(Items listed in a dataset)
_ _ _ _ _

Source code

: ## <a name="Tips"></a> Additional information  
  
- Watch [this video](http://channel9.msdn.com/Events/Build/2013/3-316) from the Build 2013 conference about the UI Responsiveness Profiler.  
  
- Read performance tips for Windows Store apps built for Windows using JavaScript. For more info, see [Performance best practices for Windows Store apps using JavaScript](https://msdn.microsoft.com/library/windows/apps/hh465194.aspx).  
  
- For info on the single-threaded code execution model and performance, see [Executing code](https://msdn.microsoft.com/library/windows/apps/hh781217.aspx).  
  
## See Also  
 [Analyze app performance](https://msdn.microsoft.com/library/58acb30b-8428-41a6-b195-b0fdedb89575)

_ _ _ _ _

- _Try it_: In the records above, the line with "- Watch [this" marks the start and the line with "- Read performance" marks the end; copy that stretch exactly, both lines included, and nothing else.

- _Solution to this task_:
- Watch [this video](http://channel9.msdn.com/Events/Build/2013/3-316) from the Build 2013 conference about the UI Responsiveness Profiler.  
  
- Read performance tips for Windows Store apps built for Windows using JavaScript. For more info, see [Performance best practices for Windows Store apps using JavaScript](https://msdn.microsoft.com/library/windows/apps/hh465194.aspx).  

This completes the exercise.